Alaska is America’s last great wilderness. Only a small fraction of its 365 million acres have been developed, leaving large swaths of wilderness ripe for exploration. But getting to places that have no roads, train stops, landing strips, or cruise ports can be tricky.

To truly get off the beaten path in Alaska, you may need to travel by helicopter.

“In Alaska, you’ve got to get off the road system to really see the good stuff,” said Ryan Skorecki, a veteran helicopter pilot with nearly 20 years of experience flying in Alaska.

Small planes and helicopters both offer the opportunity to get beyond the state’s impassable roads, but planes need runways while helicopters can land in tight, more inaccessible places.

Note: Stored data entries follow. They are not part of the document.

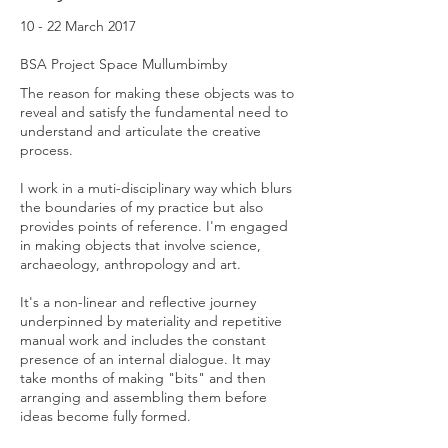
10 - 22 March 2017
BSA Project Space Mullumbimby
The reason for making these objects was to
reveal and satisfy the fundamental need to
understand and articulate the creative
process.
I work in a muti-disciplinary way which blurs
the boundaries of my practice but also
provides points of reference. I'm engaged
in making objects that involve science,
archaeology, anthropology and art.
It's a non-linear and reflective journey
underpinned by materiality and repetitive
manual work and includes the constant
presence of an internal dialogue. It may
take months of making "bits" and then
arranging and assembling them before
ideas become fully formed.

Helicopters are increasingly being used to ferry skiers and hikers to and from remote spots in the Alaskan interior. Tordrillo Mountain Lodge, an intimate luxury property on Judd Lake, uses helicopters to fly guests to ski spots in the winter and remote hiking, fishing, and biking terrain in the summer.

“Alaska is a really big state, so there is no shortage of amazing places you can legally land a helicopter,” said Skorecki, who flies for Tordrillo seasonally.

Traveling by helicopter is the only way to access the luxurious Sheldon Chalet, an intimate luxury property perched on a cliff 6,000 feet above Denali National Park’s Ruth Glacier. The 5-acre property is tucked into the Alaska Range at 63 degrees latitude, making it the perfect base for glacier trekking and stargazing.

It’s also the only way to access the hard icy glaciers that serve as the base for dog-sledding adventures from Anchorage, Seward, and Juneau. “You can’t land an airplane with skis on hard ice,” Skorecki said. “An airplane needs to land on soft snow.”

In the summer, the lodge flies guests to the remote Triumvirate Glacier to climb the European-style via ferrata, go mountain biking, and take a dip in their choice of pristine glacial pools. Helicopters also transport hikers to the Tordrillo Mountains where the hiking is 80 miles from the nearest road and about 10 minutes by helicopter from the lodge. The hiking route takes travelers over lush forests, pristine lakes, and sheets of seemingly endless blue ice.

It isn’t until you fly above Alaska that you really understand just how unspoiled and magical the state is.

“The advantage of the air is [that] you really get to see the shape of the land much better,” said Bob Kaufman, a one-time East Coast business consultant who moved to Alaska decades ago to get into the tourism business. “Air is the only way you’re going to get face to face with cravasses and mountain peaks, that terrain that Alaska is famous for.”

Helicopters also provide an edge when it comes to seeing Alaskan wildlife. They fly slower and lower, making it possible to get closer to gigantic moose and bears while keeping a very safe distance.

Helicopters, however, aren’t cheap, nor are the travel experiences that require them. Tordrillo has booking packages that include five hours of helicopter use. Summer prices start at $6,000 per person for three nights and in the winter, six-night ski packages start at $15,000 per person.